The 17-Mile Drive marks the entrance to Pebble Beach which was developed by a man named Samuel F.B. Morse or Sam Morse to some. During a recent visit, I noticed a plaque set on stone, which was dedicated to this man. The dedication reads “Dedicated to Sam Morse 1885-1969….He had a vision, the will to protect and preserve the natural beauty of Pebble Beach”.
Who was this man? What was his contribution to deserve a plaque etched on a boulder. My curiosity led me to understand that he purchased 18,000 acres of land on the Monterey Peninsula, all of the Pacific Grove and Pebble Beach areas, Del Monte Forest lands (which are traversed by 17-Mile Drive), the Los Laureles Rancho (more commonly called the Del Monte Rancho), Hotel Del Monte and all improvements, Pebble Beach Lodge and all improvements, and the capital stock of the Monterey County Water Works, which supplies water to the towns of Monterey, Pacific Grove and Carmel.” He was surely active.
On May 10, 1969, Samuel F. B. Morse died, 10 years after ensuring that easements would preserve hundreds of acres of forest and coastline along the 17-Mile Drive for generations to come, and 50 years after establishing a veritable monument to the power of nature and beauty.
From the Sunset Drive/Pacific Grove gate, the drive runs inland past Spanish Bay, then adjacent to beaches and up into the coastal hills, providing scenic viewpoints. The route allows for self-directed travel and stopping, with frequent turnouts along the roadway in many locations along the route. Without stops, it takes a minimum of 20 minutes to reach Carmel. The numerous turnouts allow stopping to take pictures, or getting out to stroll along the ocean or among the trees. Visitors receive a map that points out some of the more scenic spots. In addition, a red-dashed line is marked in the center of the main road to guide visitors, and help prevent them from venturing into the adjacent neighborhood streets.
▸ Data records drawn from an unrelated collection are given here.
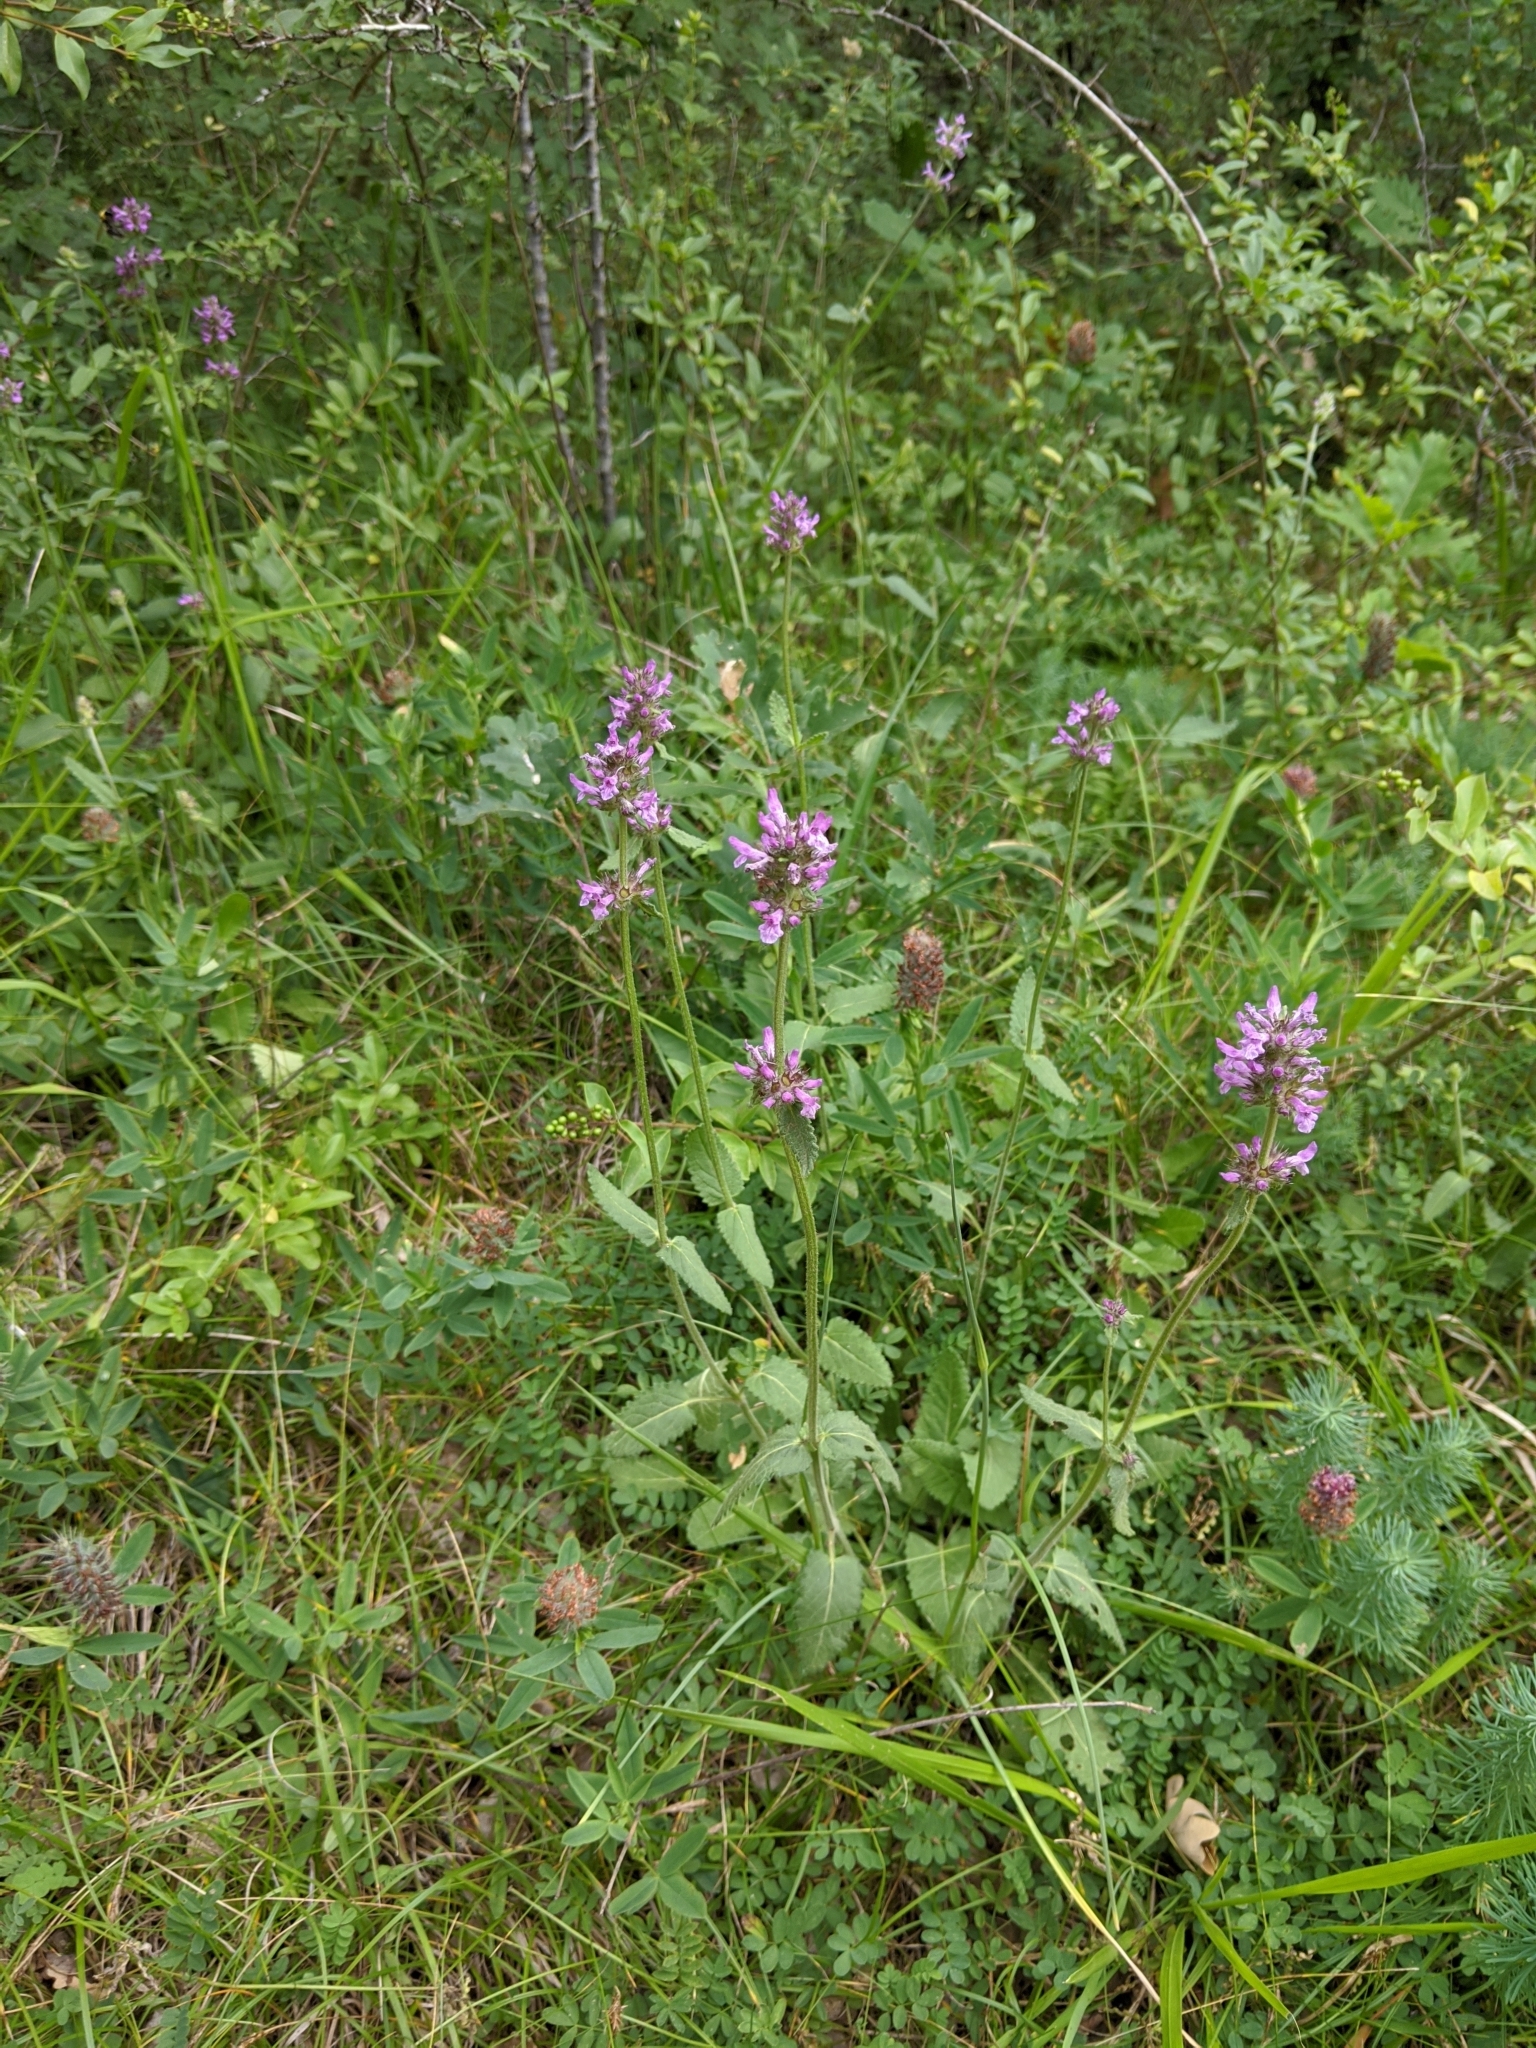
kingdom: Plantae
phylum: Tracheophyta
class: Magnoliopsida
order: Lamiales
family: Lamiaceae
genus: Betonica
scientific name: Betonica officinalis
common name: Bishop's-wort
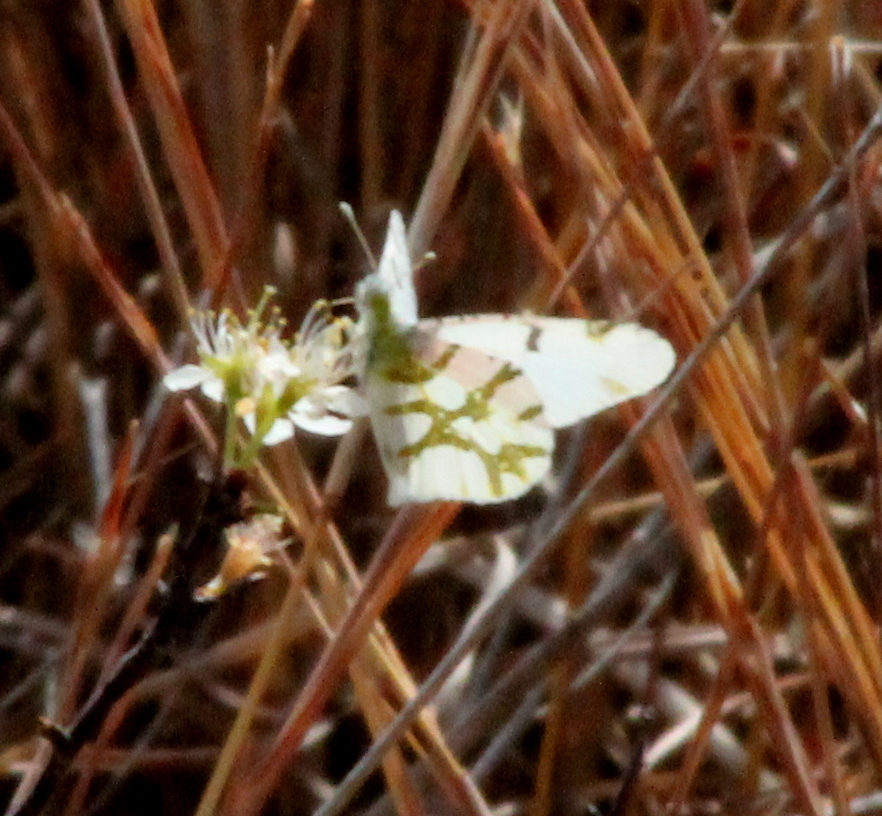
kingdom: Animalia
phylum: Arthropoda
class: Insecta
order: Lepidoptera
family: Pieridae
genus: Euchloe
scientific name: Euchloe olympia
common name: Olympia
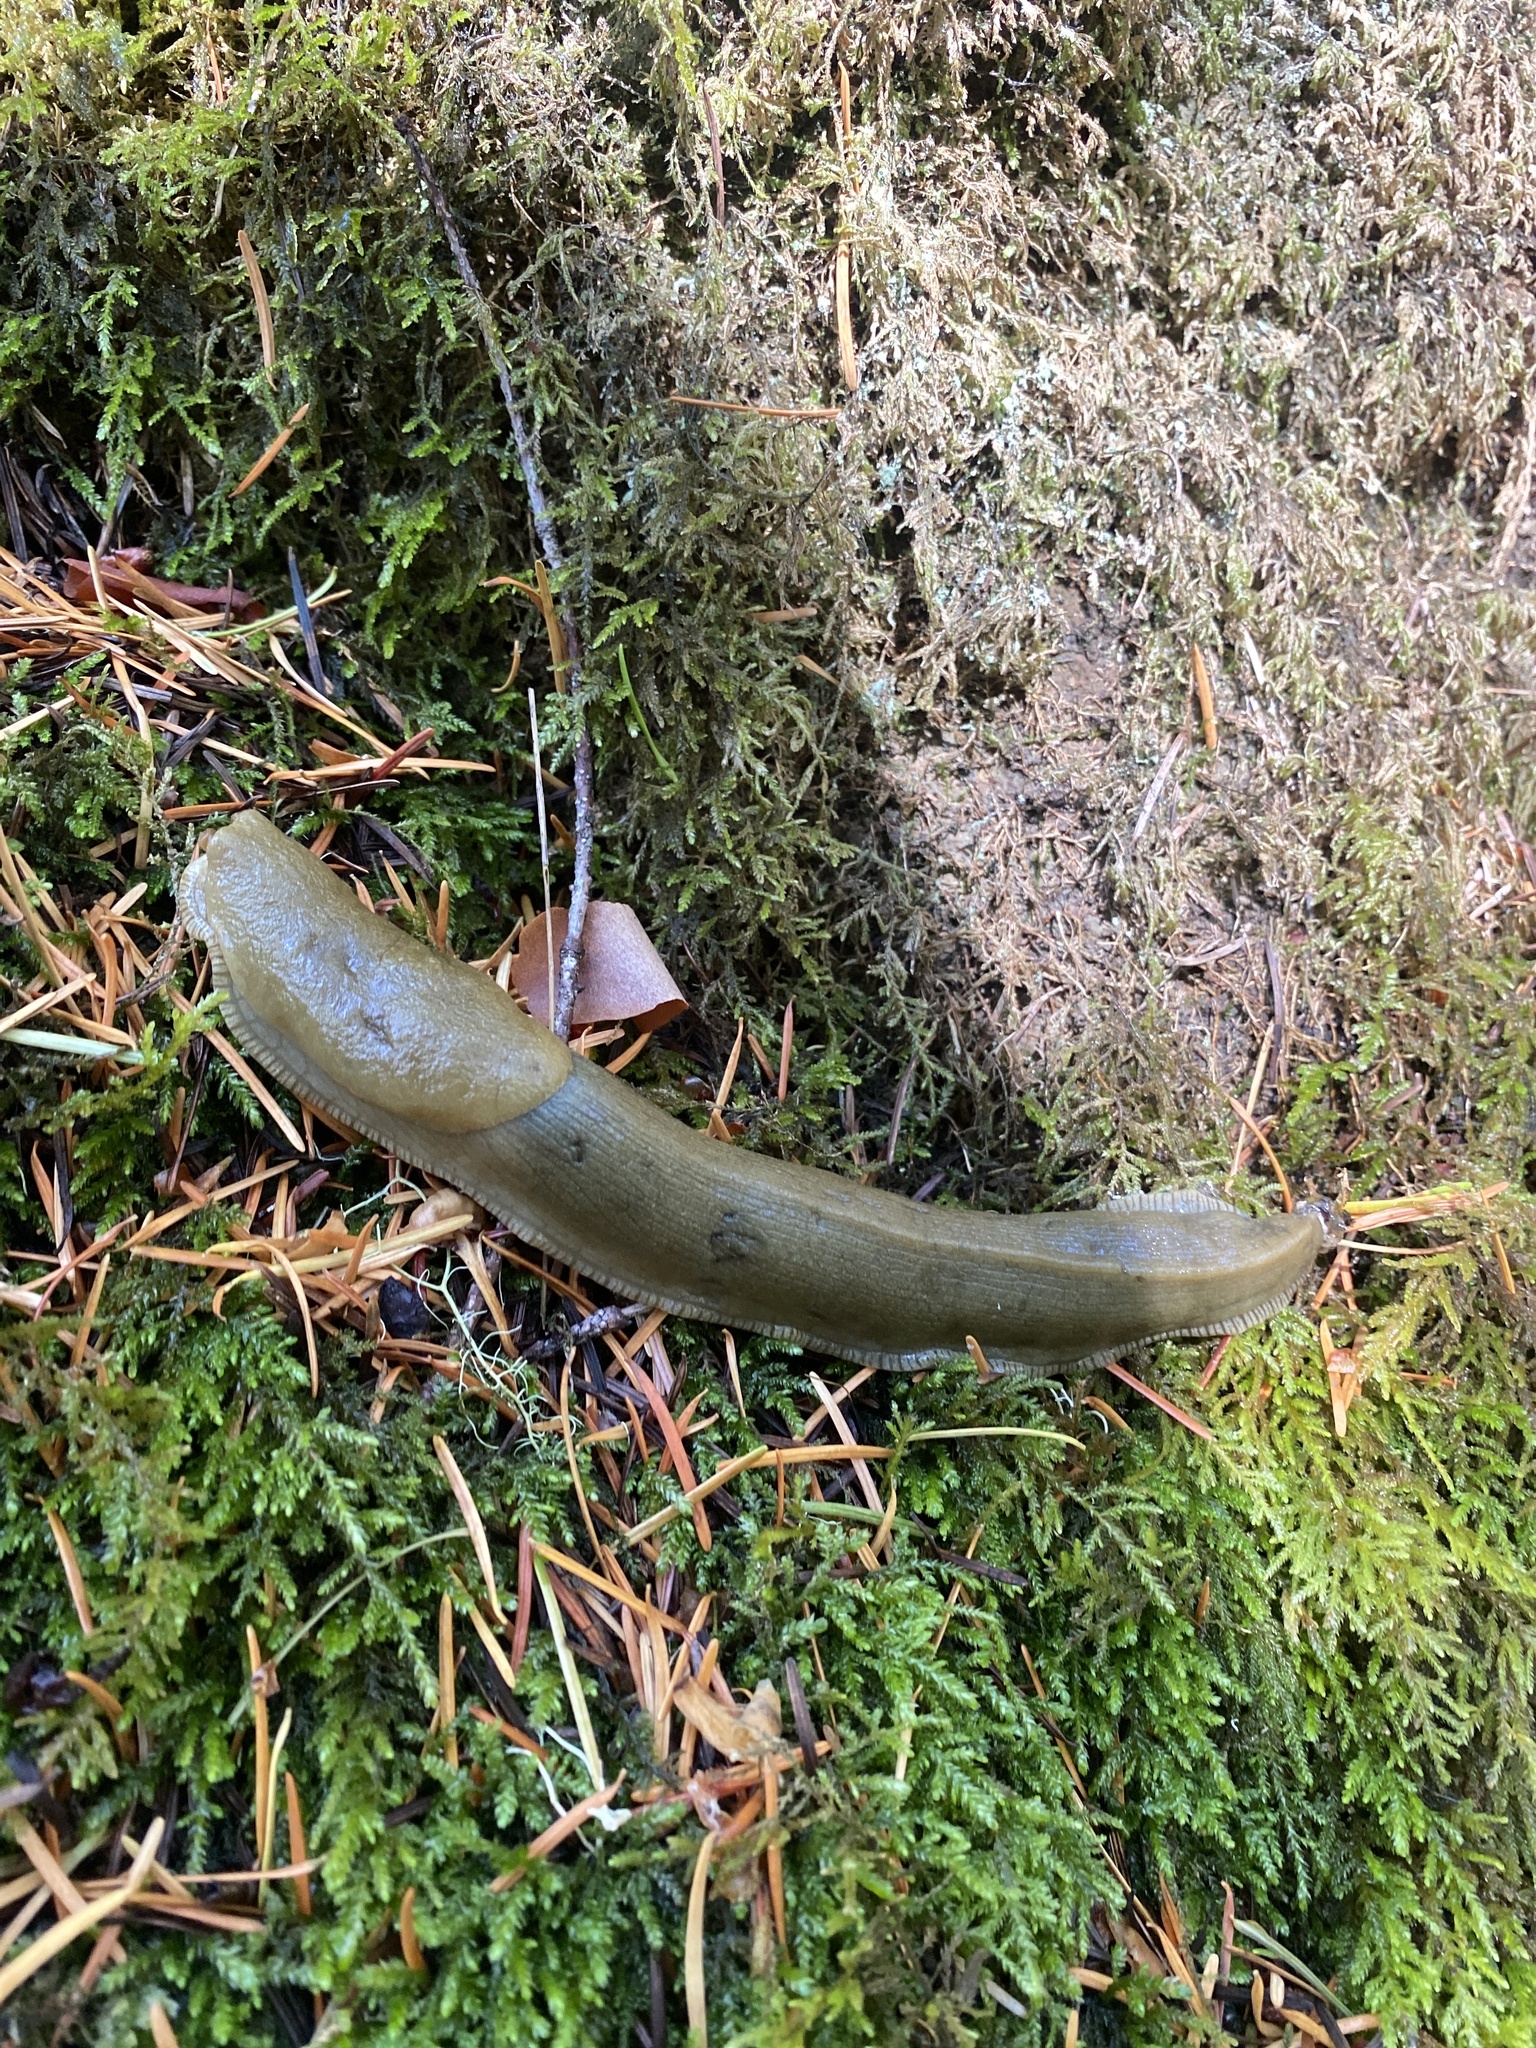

The road provides vistas of golf courses including Spyglass Hill, Cypress Point and Pebble Beach. After reaching Carmel Way, and the exit to Carmel, the 17-Mile Drive then heads northeast to the Highway 68/Highway 1 interchange, where one can exit, or continue to loop along the higher vistas of 17-Mile Drive, some of which offer views from more than 600 feet above sea-level. The full loop will take you back to the Pacific Grove Gate at Sunset Drive — a distance of 17 miles.
Monterey as we know it today, is a young city of only four hundred sixteen years since the Spanish maritime explorer Sebastian Vizcaino landed on the Southern part of the Bay. The arrival of the explorers has endangered the natural resources of the area to the point of extinction. This includes the displacement of the Rumsen Ohlone tribe, who were the original inhabitants.
I am grateful to visionary men like Sam Morse who used his influence and wealth in keeping the Pebble Beach untouched and pristine to benefit the future generation. If not for his vision in the preservation of nature’s natural beauty, the 17 Mile Drive might not be there for us to experience.